12. It looks like if you just propose a new list of controls. Are a
control and a process the same thing?

Processes and controls are different. Both controls and processes can be audited testing them. For example a control like "No information or information systems should be removed from the premises without authorization" can be audited by trying to remove an information system from the premises without authorization. Processes results are defined (Work Products), so it is very clear what to do to implement the process and the process can be improved using the process metrics. On the other hand, controls don't have a defined result, which makes them less management friendly.
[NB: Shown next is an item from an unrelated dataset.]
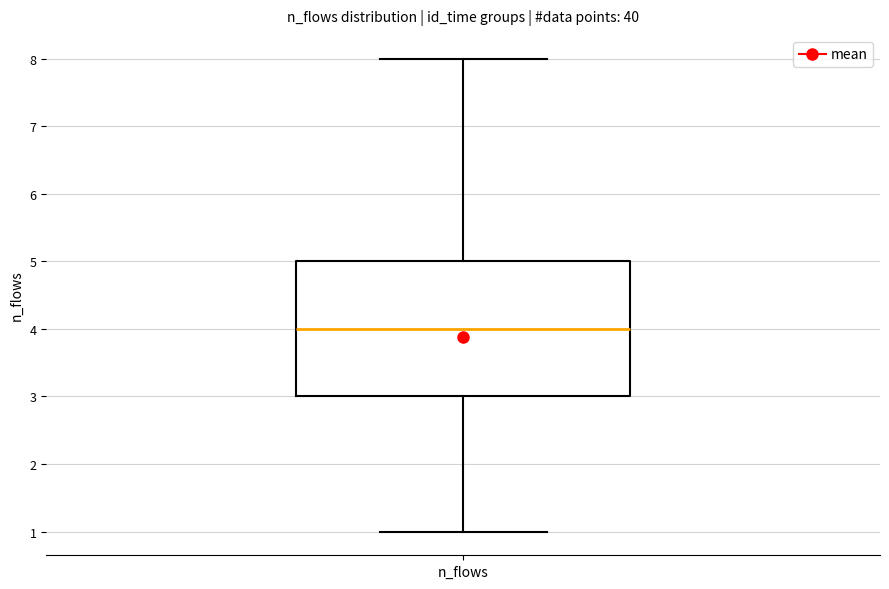

Where is the upper edge of the box for n_flows on the y-axis? The values are not printed on the chart, so give them approximately, as read against the axis.

5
13 Does ISM3 use confidentiality, integrity, availability, authentication, non repudiation, etc?
ISM3 uses the following list of security objectives:

  • Use of services and access to repositories is restricted to
    authorized users;
    • Intellectual property is accessible to authorized users only;
    • Personal information of clients and employees is accessible for a valid purpose to authorized users only and is held for no longer than required;
    • Secrets are accessible to authorized users only;
    • Third party services and repositories are appropriately licensed and accessible only to authorized users;
    • Information repositories and systems are physically accessible only to authorized users.
    • Availability of repositories, services and channels exceeds client
  • Reliability and performance of services and channels exceeds client
  • Existence of repositories and services is assured for exactly as
    long as client requirements;
  • Expired or end of life-cycle repositories are permanently destroyed;
  • Precision, relevance and consistency of repositories is assured;
  • Accurate time and date is reflected in all records;
  • Users are accountable for the repositories and messages they create or modify;
  • Users are accountable for their use of services and acceptance of
    contracts and agreements.

So the answer is yes and no. The concepts are there, but ISM3 expresses them in a unambiguous way.

14. Does ISM3 compete with ISO27001 and Cobit?
No, ISM3 can be use standalone or to enhance ISO27001, ITIL and Cobit based systems.

15. I can ISM3 doesn't follow ISO27001. Can a ISM system be ISM3 and ISO27001 compliant?
ISM3 is a specification for creating ISM systems, so ISM3 itself doesn't need to be ISO27001 compliant. Certification is performed on specific ISM systems, so ISM3 can be used to create ISO27001 compliant ISM systems, that will have to use risk analysis and implement all applicable ISO27001 controls.